- ARTICLE -
○ ○ ○

# Mail n'envoie plus mes messages ???



## jlchm (2 Janvier 2016)

Bonjour,
Orange m'a imposé de créer un mot de passe pour pouvoir sécuriser mon accès à Orange-Espace client.
Depuis, quand je veux envoyer un message :
-soit Mail me dit "Impossible de se connecter au compte orange France", et me demande de saisir le mot de passe utilisateur puis me dit "impossible de vérifier le nom ou le mot de passe du compte" et mon message est déposé dans le dossier "Boîte d'envoi".
-soit Mail me dit "Impossible d'envoyer le message via le serveur Orange France. Sélectionner un autre serveur dans la liste ci-dessous" : il n'y que Orange France dans la liste en question et mon message est déposé dans le dossier "Boîte d'envoi".
J'ai changé de mot de passe et c'est pareil : je ne peux plus envoyer de message avec Mail.
Je maudis Orange pour cette galère!!!
Par contre, j'ai installé Thunderbird et saisi mon nouveau mot de passe et là, les messages partent sans problème.
D'où j'en déduis que le problème viens de Mail.
Merci d'avance à qui me donnera la solution.


----------



## gmaa (2 Janvier 2016)

Bonjour,
Connecté comment au réseau?
Quelle Box?
Ça me rappelle une similitude... Orange France m'était proposé d'abord...
En utilisant correctement l'accès Box, plus de souci.


----------



## jlchm (3 Janvier 2016)

Bonjour gamma,
-connecté par ethernet
-Livebox 2 ZTE
Pourtant je saisis bien mon mot de passe que j'ai changé pour être certain qu'il n'y a pas d'erreur à ce niveau.
D'ailleurs je n'ai aucun problème avec Thunderbird qui a bien intégré ce mot de passe.


----------



## Deleted member 1099514 (3 Janvier 2016)

Salut

Quand tu vas dans Menu/Mail/préférences/Comptes/Données du compte/Serveur d'envoi/modifier la liste des serveurs SMTP
Là tu modifies le serveur smtp orange : avancé :
Port : 465
ssl : coché
authentification : mot de passe puis donner le prénom.nom sans le @orange.fr
Entrer le mot de passe.
Valider le tout et retenter.


----------



## jlchm (4 Janvier 2016)

○ ○ ○

- ENREGISTREMENTS DE DONNÉES -
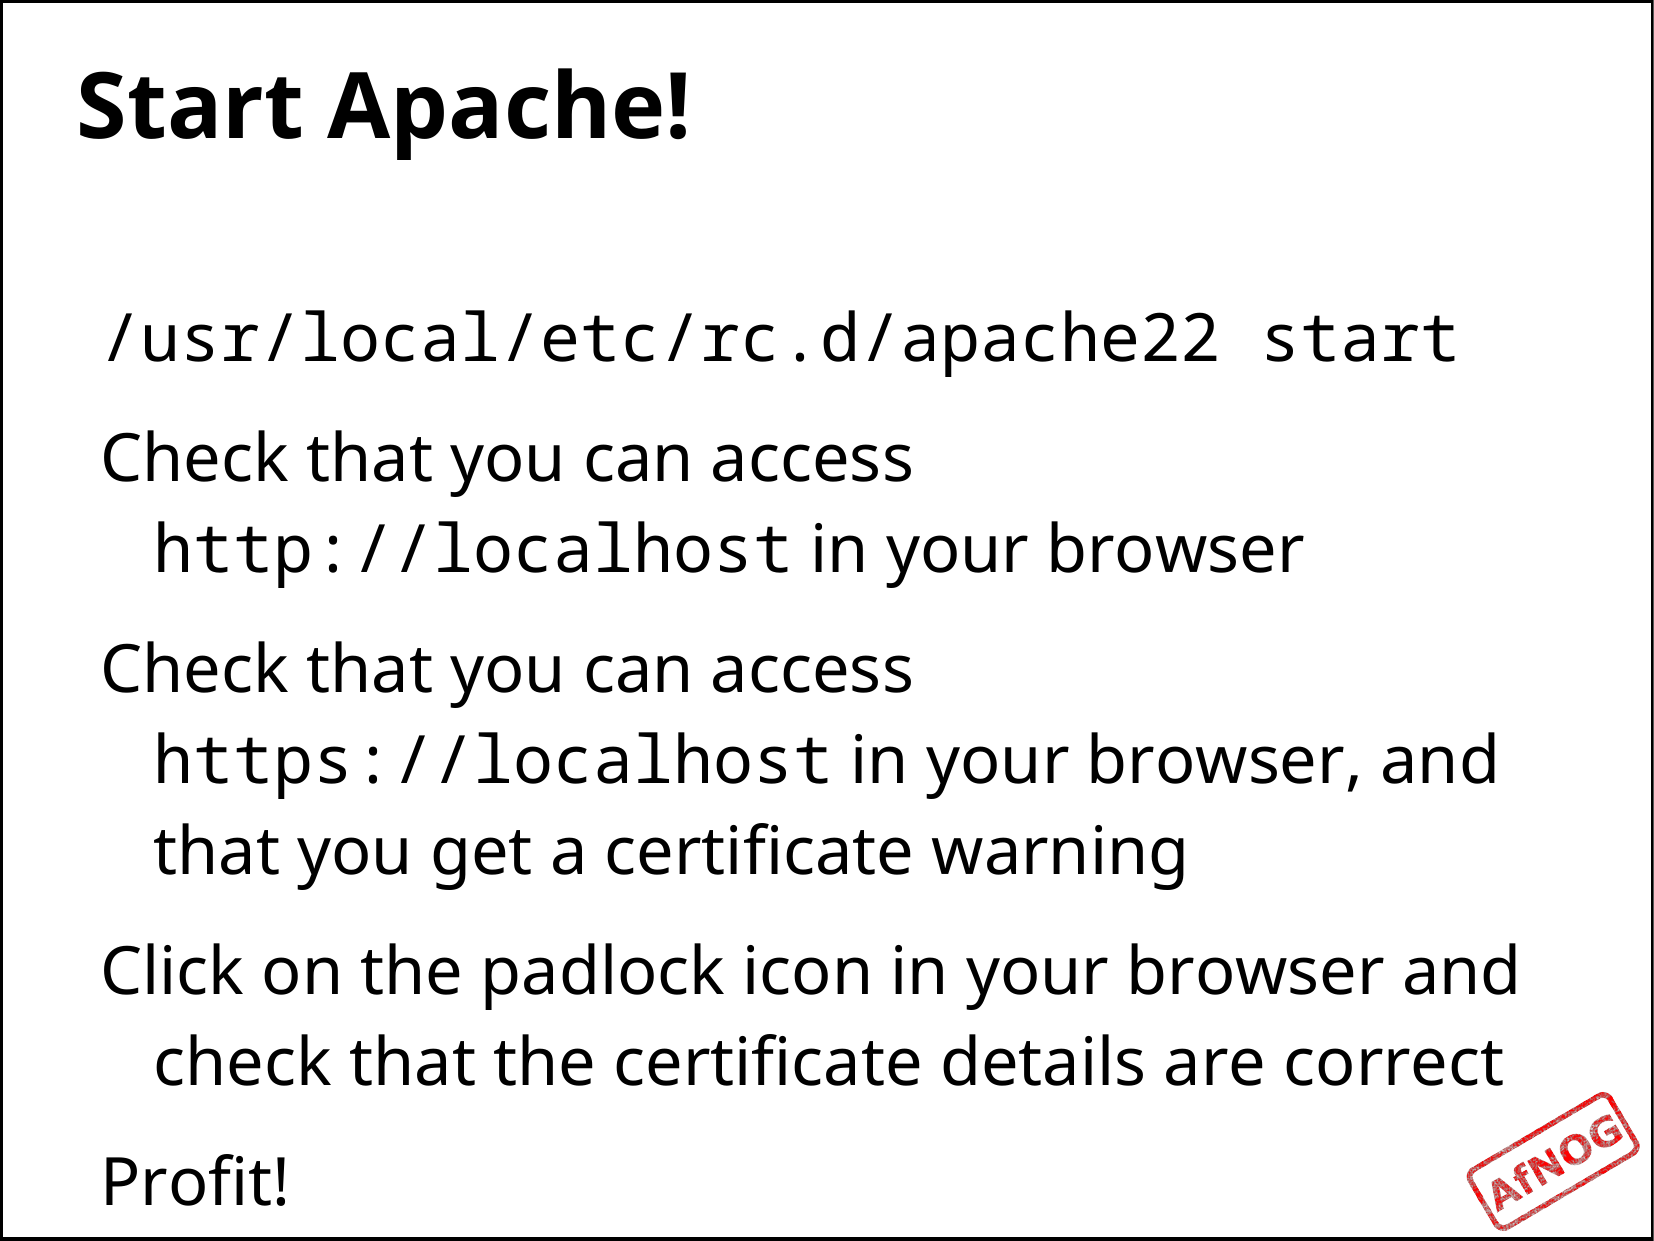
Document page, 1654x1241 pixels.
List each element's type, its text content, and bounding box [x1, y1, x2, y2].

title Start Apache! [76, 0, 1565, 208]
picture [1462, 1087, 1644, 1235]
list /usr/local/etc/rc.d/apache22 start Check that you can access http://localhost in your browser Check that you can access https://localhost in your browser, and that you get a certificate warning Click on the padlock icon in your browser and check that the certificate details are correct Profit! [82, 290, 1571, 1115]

○ ○ ○

- TÂCHE À RÉALISER -
Relevez chacun des messages d'erreur que Mail affiche à jlchm d'après l'article sur l'envoi de courriels. Les enregistrements n'ont aucun lien avec l'article.

- RÉSULTAT OBTENU -
- « Impossible de se connecter au compte orange France »
- « impossible de vérifier le nom ou le mot de passe du compte »
- « Impossible d'envoyer le message via le serveur Orange France. Sélectionner un autre serveur dans la liste ci-dessous »